Florida Rep. Debbie Wasserman Schultz (D) shared an NPR, interview segment discussing a plan from Democrats to provide “a path to citizenship in their budget framework.” The interview explored the option of a $3.5 trillion spending bill that would tackle immigration reform, and discussed the effort that includes “permanent residency for qualified immigrants in the bill through a process called budget reconciliation.” The Florida lawmaker praised “reconciliation,” calling it “essential” in the process to move forward.
NPR congressional reporter Claudia Grisales detailed the effort in the interview, providing soundbites from prominent Republicans and Democrats on the matter.
President Joe Biden (D) expressed that “we should include in the reconciliation bill the immigration proposal,” and House Speaker Nancy Pelosi (D) also expressed her support, sharing that she believes “that immigration should be in the reconciliation.”
As Democrats move forward to provide that option, Senator Dick Durbin (D) asserted that “the only viable option at this time for passing a path to citizenship is through reconciliation.”
Rep. Wasserman Schultz expressed her support for the measure, saying she’s “heartened” at the effort from Senate Democrats because “it is essential that any reconciliation process provide a lifeline for immigrant families and workers.”
I’m heartened @SenateDemocrats included a path to citizenship in their budget framework. It is essential that any reconciliation process provide a lifeline for immigrant families and workers. https://t.co/0XL54s0eT5
— Rep. Debbie Wasserman Schultz (@RepDWStweets) August 16, 2021
However, not all lawmakers agree with the measure and have criticized “reconciliation.”

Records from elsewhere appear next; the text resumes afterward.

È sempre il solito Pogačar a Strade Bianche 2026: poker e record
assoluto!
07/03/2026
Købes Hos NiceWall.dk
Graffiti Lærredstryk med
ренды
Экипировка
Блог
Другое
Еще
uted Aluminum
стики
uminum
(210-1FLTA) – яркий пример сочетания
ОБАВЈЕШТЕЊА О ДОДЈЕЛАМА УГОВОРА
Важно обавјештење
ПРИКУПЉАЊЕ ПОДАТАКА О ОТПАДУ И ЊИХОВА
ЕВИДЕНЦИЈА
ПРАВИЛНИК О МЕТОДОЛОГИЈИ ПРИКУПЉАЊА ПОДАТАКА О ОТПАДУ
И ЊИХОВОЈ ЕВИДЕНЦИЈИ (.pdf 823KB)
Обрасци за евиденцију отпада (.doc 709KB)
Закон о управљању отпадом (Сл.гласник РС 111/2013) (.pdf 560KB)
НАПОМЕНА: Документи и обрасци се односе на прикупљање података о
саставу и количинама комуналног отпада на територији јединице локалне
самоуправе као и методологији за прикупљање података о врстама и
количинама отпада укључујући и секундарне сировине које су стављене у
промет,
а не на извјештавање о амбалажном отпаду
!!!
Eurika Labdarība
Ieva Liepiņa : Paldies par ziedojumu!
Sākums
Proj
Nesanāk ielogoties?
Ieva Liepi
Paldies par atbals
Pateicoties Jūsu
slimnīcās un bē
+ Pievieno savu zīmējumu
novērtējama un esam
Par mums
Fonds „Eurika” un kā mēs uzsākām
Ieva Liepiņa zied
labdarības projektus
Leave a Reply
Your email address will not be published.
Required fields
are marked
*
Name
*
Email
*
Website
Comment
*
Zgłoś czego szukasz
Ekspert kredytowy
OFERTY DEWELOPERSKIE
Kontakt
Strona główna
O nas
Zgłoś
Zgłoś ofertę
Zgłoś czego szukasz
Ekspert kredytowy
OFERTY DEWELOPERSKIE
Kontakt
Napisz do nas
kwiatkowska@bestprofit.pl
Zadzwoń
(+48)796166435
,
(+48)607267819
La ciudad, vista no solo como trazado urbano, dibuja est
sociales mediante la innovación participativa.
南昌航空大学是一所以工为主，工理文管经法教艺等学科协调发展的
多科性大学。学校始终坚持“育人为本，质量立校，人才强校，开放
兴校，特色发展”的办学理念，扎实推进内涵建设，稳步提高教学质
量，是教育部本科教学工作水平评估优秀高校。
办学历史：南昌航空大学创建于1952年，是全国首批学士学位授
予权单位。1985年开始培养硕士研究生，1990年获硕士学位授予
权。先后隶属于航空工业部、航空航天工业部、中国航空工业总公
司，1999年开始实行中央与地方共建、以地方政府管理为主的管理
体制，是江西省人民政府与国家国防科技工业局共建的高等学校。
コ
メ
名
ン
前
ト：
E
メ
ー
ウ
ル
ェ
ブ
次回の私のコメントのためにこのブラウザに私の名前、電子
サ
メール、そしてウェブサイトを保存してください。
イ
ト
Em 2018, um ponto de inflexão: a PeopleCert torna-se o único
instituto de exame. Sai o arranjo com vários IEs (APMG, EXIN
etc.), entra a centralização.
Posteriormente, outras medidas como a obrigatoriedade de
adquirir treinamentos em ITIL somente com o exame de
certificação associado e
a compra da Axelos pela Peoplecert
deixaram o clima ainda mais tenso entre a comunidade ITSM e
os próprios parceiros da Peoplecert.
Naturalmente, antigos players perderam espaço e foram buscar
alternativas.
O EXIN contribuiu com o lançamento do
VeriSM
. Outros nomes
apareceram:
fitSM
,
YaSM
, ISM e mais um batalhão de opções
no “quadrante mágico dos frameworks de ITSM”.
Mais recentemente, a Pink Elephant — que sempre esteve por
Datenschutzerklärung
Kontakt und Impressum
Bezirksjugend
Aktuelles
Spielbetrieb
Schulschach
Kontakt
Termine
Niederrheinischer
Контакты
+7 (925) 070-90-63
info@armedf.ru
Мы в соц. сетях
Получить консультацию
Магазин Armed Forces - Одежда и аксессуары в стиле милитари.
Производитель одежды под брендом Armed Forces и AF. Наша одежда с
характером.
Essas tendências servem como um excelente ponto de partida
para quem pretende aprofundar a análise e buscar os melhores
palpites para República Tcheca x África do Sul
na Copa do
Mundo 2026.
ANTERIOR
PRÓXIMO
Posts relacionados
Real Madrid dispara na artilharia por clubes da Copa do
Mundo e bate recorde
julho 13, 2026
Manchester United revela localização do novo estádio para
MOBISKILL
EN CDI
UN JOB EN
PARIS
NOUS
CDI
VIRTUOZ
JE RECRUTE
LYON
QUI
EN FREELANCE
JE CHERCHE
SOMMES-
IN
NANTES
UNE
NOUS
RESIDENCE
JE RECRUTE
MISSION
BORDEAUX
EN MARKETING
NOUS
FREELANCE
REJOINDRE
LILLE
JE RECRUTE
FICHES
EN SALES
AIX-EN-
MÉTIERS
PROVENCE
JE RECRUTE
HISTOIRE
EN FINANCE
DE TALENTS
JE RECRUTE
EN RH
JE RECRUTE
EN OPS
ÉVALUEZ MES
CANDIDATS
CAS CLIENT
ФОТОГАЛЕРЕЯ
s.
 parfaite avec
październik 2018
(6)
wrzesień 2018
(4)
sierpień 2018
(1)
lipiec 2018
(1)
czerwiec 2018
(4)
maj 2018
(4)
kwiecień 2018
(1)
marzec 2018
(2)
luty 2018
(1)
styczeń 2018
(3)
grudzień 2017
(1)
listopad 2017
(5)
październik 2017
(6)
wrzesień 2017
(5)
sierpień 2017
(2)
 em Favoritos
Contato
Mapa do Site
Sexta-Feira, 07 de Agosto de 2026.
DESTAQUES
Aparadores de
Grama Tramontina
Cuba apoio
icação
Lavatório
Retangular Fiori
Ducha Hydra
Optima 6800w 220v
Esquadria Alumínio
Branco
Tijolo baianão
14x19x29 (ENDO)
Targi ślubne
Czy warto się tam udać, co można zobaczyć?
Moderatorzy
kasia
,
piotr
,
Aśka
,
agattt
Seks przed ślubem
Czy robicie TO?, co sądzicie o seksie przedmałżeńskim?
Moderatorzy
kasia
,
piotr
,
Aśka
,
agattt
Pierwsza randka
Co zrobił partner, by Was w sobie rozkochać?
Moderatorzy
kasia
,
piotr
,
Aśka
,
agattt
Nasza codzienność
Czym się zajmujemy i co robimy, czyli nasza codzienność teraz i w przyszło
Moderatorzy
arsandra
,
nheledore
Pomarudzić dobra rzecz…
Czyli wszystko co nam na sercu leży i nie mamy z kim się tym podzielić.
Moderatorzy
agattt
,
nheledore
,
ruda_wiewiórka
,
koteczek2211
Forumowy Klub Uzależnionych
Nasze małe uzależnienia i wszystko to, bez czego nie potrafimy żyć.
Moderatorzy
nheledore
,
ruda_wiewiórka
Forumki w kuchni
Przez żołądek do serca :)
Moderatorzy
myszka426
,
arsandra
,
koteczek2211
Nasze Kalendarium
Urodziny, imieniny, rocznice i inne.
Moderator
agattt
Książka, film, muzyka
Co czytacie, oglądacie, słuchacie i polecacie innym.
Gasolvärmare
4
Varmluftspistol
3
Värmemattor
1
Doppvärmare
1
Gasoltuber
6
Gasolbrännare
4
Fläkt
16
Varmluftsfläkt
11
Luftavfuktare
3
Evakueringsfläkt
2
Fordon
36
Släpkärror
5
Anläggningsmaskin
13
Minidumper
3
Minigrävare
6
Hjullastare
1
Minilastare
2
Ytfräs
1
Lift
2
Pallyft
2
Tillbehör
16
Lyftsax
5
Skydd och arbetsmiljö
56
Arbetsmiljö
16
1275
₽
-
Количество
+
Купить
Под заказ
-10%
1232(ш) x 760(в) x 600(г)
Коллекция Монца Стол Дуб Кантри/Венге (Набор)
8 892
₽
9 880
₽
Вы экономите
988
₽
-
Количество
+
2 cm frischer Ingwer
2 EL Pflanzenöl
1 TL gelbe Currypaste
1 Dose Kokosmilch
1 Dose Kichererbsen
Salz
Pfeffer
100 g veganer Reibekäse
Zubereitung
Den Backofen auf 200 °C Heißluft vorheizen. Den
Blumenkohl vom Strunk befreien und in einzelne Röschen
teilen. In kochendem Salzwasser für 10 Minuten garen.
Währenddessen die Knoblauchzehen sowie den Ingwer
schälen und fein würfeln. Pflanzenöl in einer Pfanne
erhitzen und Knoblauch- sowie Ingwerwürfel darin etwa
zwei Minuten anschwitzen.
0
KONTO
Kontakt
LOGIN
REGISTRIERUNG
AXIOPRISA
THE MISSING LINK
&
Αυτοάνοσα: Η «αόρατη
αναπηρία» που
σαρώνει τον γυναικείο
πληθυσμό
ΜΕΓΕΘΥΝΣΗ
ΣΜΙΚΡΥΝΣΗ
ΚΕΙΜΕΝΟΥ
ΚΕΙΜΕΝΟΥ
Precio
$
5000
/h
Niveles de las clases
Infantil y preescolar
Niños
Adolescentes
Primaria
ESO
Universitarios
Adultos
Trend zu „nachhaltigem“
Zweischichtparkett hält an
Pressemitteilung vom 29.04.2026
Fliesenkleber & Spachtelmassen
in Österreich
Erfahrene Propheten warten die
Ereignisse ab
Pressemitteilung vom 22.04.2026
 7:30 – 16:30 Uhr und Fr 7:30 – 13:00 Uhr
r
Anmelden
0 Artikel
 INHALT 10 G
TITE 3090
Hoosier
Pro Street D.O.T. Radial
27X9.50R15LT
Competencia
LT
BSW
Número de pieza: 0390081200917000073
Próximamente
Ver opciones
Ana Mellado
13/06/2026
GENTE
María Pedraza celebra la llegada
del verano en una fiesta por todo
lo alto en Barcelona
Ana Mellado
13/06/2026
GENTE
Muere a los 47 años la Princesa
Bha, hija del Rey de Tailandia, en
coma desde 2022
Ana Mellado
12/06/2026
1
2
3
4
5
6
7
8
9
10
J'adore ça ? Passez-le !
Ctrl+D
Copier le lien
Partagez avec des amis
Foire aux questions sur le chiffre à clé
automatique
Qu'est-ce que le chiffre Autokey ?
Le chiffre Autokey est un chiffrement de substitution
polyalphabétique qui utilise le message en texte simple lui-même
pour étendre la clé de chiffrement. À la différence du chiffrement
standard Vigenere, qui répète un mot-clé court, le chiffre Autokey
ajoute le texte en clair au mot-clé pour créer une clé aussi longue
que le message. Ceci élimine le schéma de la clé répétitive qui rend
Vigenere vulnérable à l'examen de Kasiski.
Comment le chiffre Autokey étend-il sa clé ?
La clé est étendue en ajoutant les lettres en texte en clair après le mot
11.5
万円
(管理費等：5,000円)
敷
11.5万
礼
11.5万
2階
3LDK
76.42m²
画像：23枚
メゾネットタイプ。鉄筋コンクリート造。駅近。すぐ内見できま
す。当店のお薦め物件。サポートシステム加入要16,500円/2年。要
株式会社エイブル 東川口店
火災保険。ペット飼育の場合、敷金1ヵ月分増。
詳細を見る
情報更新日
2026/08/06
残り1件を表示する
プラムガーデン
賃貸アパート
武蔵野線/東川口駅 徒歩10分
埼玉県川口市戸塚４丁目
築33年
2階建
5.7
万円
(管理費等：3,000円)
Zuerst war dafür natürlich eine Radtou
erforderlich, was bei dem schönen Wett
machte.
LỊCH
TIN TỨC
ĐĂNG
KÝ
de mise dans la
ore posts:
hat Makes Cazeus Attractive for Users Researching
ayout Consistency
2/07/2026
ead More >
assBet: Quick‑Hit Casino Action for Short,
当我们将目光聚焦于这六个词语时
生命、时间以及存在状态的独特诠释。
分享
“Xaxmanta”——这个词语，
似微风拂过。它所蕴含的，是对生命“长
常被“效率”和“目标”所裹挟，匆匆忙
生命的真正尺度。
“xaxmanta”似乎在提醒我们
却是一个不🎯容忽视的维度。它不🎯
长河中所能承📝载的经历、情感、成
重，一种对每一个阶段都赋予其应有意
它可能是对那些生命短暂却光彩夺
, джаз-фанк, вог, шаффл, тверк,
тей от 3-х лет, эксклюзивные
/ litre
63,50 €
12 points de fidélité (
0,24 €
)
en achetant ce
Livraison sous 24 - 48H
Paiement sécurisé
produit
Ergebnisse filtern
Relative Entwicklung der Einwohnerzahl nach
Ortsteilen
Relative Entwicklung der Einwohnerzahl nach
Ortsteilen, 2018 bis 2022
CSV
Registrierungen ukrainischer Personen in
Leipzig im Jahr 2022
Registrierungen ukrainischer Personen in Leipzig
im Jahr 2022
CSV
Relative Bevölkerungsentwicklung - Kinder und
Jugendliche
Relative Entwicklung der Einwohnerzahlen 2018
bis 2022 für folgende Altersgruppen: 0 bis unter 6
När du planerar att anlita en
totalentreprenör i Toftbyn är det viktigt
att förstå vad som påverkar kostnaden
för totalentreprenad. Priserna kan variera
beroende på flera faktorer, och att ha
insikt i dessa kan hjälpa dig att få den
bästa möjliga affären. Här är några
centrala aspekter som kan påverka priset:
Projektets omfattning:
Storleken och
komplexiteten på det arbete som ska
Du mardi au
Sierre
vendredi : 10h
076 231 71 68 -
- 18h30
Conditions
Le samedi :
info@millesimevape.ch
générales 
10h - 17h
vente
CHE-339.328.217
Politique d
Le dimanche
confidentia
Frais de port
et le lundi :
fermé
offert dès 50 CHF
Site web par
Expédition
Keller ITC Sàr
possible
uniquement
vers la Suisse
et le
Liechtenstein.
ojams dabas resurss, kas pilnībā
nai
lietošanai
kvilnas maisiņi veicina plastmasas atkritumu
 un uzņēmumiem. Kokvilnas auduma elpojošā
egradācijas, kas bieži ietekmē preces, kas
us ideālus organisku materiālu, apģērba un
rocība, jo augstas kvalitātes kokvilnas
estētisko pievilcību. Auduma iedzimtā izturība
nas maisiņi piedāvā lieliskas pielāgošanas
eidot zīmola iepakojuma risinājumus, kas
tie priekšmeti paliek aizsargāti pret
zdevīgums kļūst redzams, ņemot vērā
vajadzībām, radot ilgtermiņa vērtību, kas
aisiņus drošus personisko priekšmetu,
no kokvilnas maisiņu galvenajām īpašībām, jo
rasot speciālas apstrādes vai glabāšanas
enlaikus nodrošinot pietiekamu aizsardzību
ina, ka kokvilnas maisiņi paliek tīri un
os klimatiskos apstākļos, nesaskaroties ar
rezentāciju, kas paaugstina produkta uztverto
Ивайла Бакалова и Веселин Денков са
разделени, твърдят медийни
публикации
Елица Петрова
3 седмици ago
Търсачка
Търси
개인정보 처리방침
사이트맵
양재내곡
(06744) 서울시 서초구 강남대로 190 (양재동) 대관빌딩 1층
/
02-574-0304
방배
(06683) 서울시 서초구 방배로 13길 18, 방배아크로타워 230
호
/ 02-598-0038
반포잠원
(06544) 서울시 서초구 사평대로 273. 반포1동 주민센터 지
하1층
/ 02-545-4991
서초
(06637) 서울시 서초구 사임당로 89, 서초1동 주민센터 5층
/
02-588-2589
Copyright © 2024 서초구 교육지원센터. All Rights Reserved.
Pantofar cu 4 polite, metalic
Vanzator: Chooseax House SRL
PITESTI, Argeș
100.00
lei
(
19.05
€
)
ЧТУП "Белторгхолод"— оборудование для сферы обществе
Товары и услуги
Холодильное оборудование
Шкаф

Senator Lindsey Graham (R) slammed the idea, adding that “no Republicans are going to vote for a $3.5 trillion socialist document.”
Both sides of the aisle continue to look for a solution to immigration concerns, and Grisales projects that “Democrats will have to go back to the drawing board if the effort fails.” However, the concerns are pressing, and “reform advocates warn the ultimate test on their progress will be delivered at ballot boxes next year.”